*WRITTEN PROBLEM*: Count the lines in the items below that contain the string "pose". Case matters, so match it exactly, and reply with the number only.

*MATERIAL PROVIDED*:
==================================================

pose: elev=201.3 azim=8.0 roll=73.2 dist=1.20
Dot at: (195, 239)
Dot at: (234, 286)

==================================================

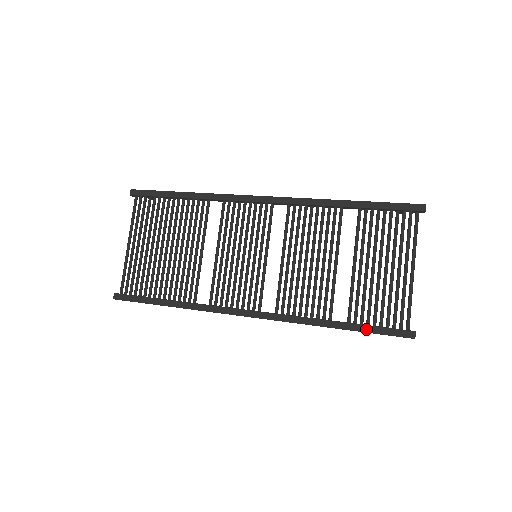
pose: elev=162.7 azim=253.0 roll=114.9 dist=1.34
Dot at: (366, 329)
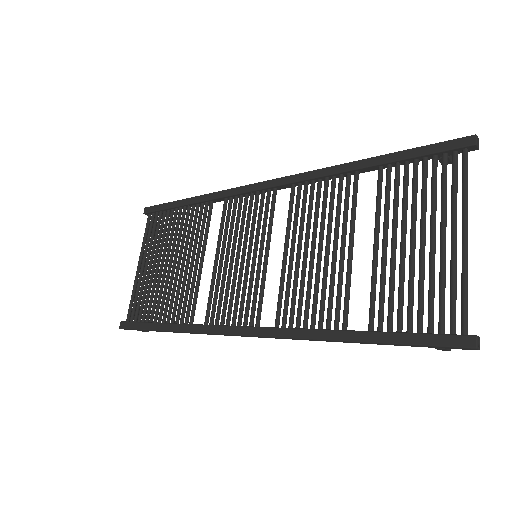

==================================================

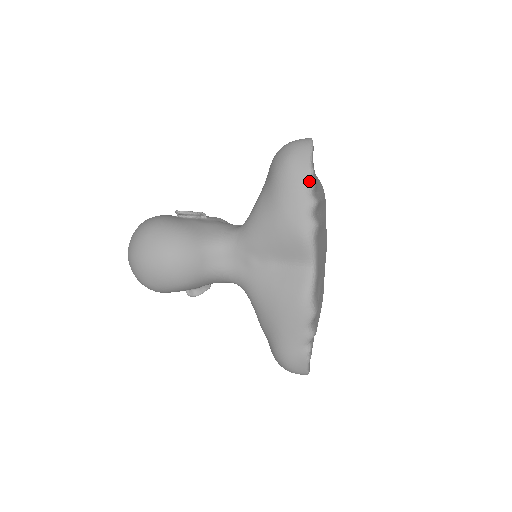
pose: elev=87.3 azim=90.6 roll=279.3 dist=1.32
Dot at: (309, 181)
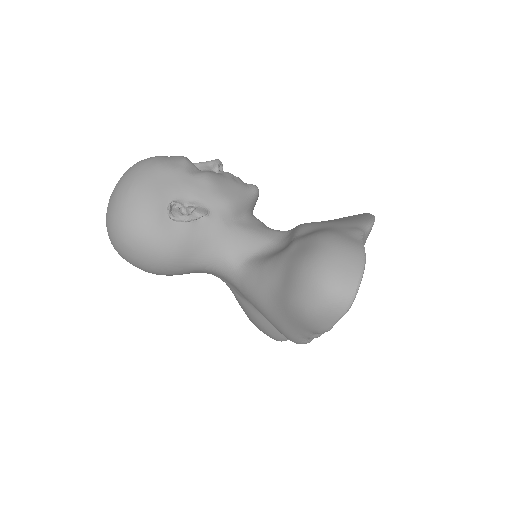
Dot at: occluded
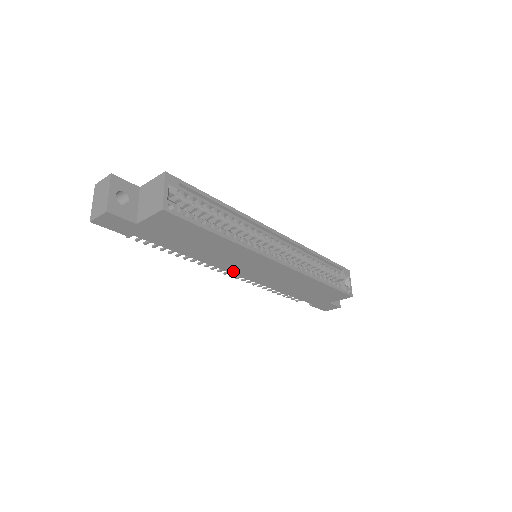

==================================================

*RESULT OF THIS EXERCISE*: 3